Cosi Fan Tutte, Garnier, 12/09/2005

Publié le par Friedmund

 

Que dire du spectacle de Patrice Chéreau qui n'en a pas été dit? Chéreau met en scène les émotions amoureuses et leur donne comme cadre un théâtre, où chaque personnage se retrouve sous les feux de la rampe, comme à Broadway. Plus que les vertiges, Chéreau dépeint les feintes de chacun de ces personnages qui se croient plus fidèles, nobles, amoureux qu'ils ne sont, alors qu'ils nient leur moteur le plus évident, le plus humain, celui du désir brut. La scène de Chéreau trouve comme toujours l'éloquence de la description de chacune des émotions de chacun des personnages avec une science rare. Elle offre aussi des images de pur théâtre inoubliables, de la farandole des adieux à la communion finale où les six personnages se rassemblent en cercle pour surmonter ensemble l'épreuve qui les fera, peut-être, accéder enfin à la pleine empathie de l'autre; mais aussi un duo Dorabella-Guglielmo d'une sensualité insensée, ou encore un "Donne mie" inhabituel d'un Guglielmo bouleversé et désespéré, d'une colère mal contenue par la tristesse. Cette production ne serait-elle pas déjà d'ores et déjà un classique en devenir d'une oeuvre plus sensible et difficile à mettre en scène qu'on pourrait le croire?

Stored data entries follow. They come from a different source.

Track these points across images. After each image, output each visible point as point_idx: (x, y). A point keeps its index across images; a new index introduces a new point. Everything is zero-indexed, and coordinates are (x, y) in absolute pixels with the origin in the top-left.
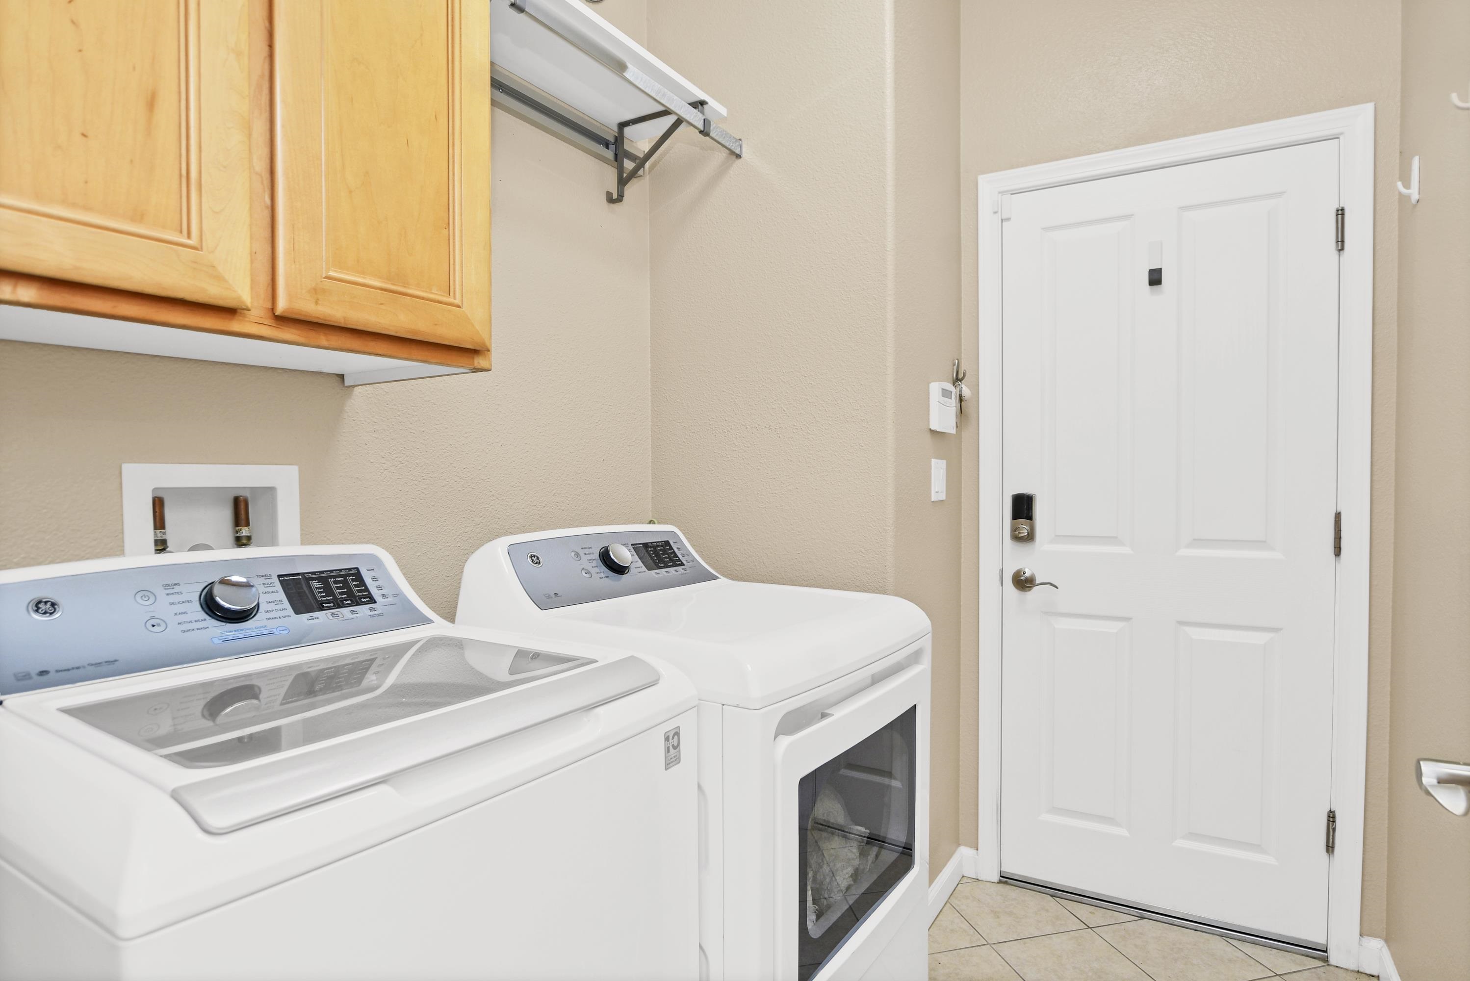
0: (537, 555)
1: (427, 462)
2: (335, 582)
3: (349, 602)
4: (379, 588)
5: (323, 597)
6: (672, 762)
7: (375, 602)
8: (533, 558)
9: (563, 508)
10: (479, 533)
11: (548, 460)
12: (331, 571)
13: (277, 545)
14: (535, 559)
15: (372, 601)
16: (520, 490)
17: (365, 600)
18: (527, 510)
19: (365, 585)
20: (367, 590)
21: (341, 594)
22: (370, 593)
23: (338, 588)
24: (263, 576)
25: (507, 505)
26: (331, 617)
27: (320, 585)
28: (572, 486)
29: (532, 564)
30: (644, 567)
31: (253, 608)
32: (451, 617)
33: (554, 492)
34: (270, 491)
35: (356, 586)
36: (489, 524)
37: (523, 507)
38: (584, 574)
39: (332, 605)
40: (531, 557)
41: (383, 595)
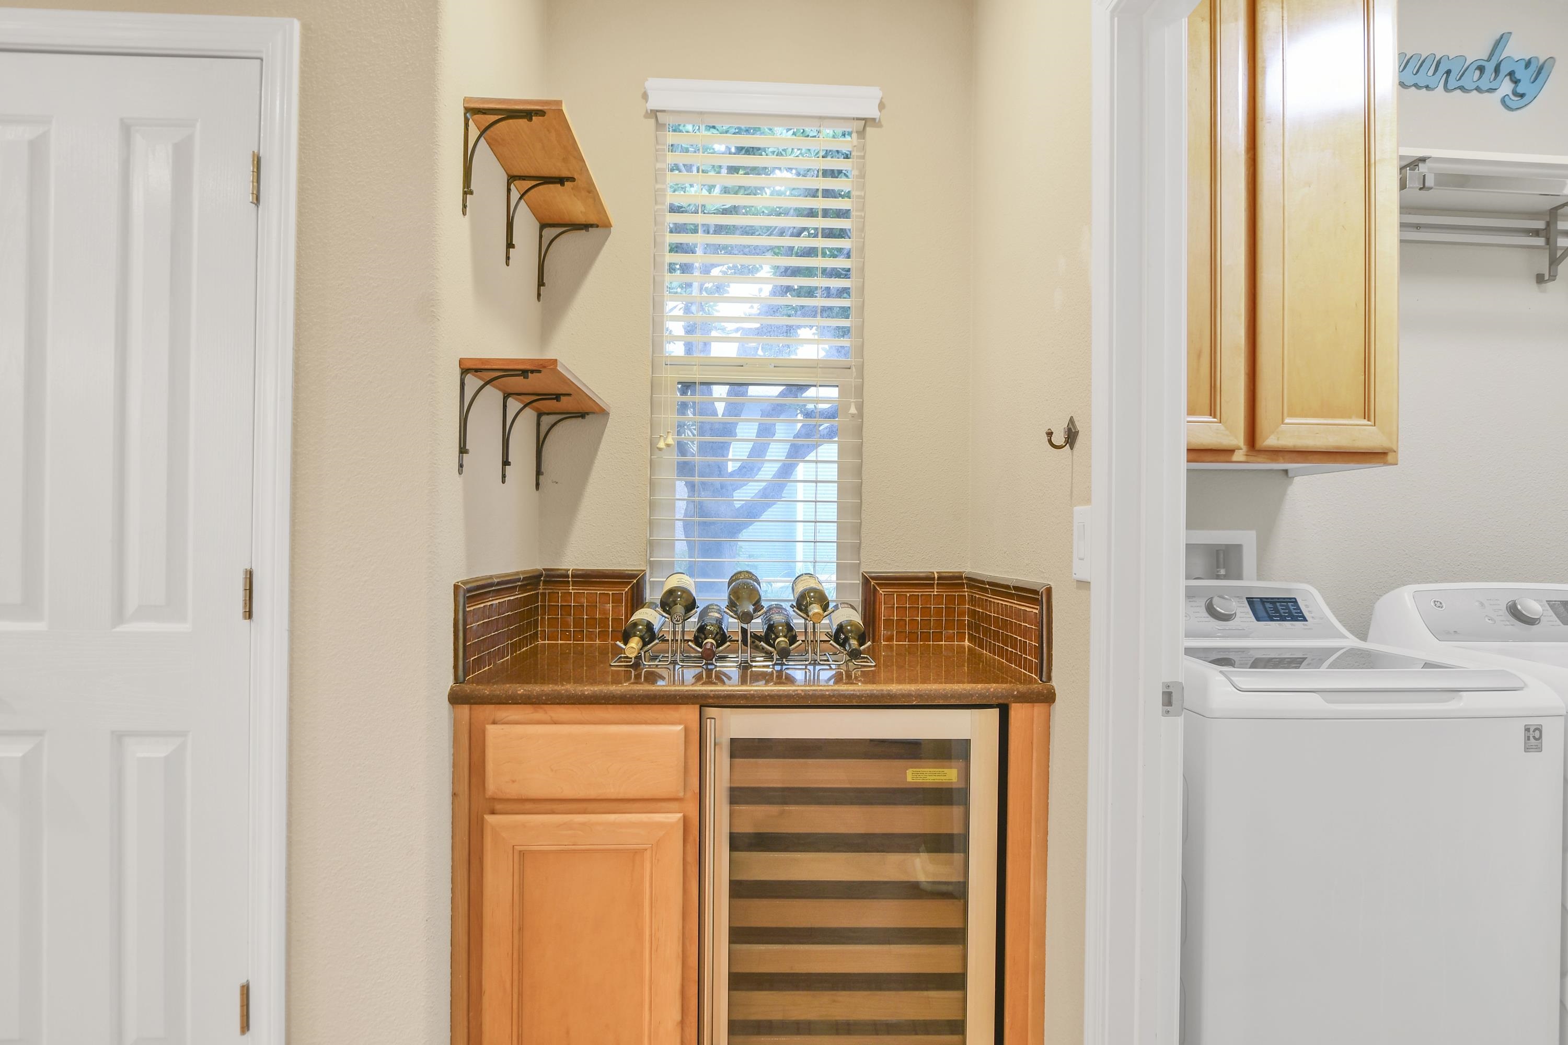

Le sextuor de Garnier est le même que celui d'Aix-en-Provence. La Fiordiligi d'Erin Wall a indubitablement une voix mieux projetée que le timbre très léger ne pourrait laisser croire, mais peu de sensibilité vocale, alors que celle de l'actrice (le port du corps! le visage!) est indéniable. De Dorabella, Elina Garanca n'a ni le timbre de soprano attendu, ni vraiment la personnalité scénique et vocale. Et pourtant, dès qu'elle ouvre la bouche, la fascination est immédiate devant tant d'opulence, de beauté, de puissance: une vraie voix d'opéra, superbe et percutante, cela n'est pas si fréquent; elle surclasse aisément le reste du plateau. Shawn Mathey est un Ferrando fonctionnel, dégageant une certaine juvénilité, mais à l'italien hasardeux et à la grâce toute relative; comme à Aix, il omettra "Ah lo veggio". Stéphane Degout, magnifiié scéniquement par Chéreau, est un Guglielmo vocalement beau et au style impeccable, auquel manque juste dans la voix ce charisme qui lui fait scéniquement brûler les planches. De Ruggero Raimondi on admirera la présence incroyable qui l'impose sans mal en maître du jeu; la voix est usée aux deux extrémités et a du mal, plus d'une fois, à soutenir le souffle, la ligne de chant ou la simple justesse: pourtant l'artiste reste grand, surtout par une composition scénique époustouflante. Si Barbara Bonney présentait déjà des signes de fatigue en Zdenka au mois de mai au Chêtelet, l'écriture straussienne lui était plus favorable: sa Despina semble souvent en grande difficulté, particulièrement dans son "Una donna" aigre et savonné, mais aussi dans des récitatifs où seul brille encore un timbre qui fut autrefois sublime; quelques sifflets et huées tomberont même au rideau final pour cette prestation vocalement douloureuse. Suite à la défection de Daniel Harding, Gustav Kuhn le remplaçait quasiment au pied levé. Le résultat est plutôt satisfaisant: quelques belles sonorités, malheureusement au prix d'une pâte orchestrale un peu épaisse et de tempi tendant à ralentir de manière insigne lors des airs.

Chaleureux applaudissements pour toute l'équipe et pour Chéreau, présent au rideau final, mais pas de rappel triomphal non plus. En fait, face à tels spectacle et soirée, pour tout dire, les applaudissements me sont apparus franchement chiches.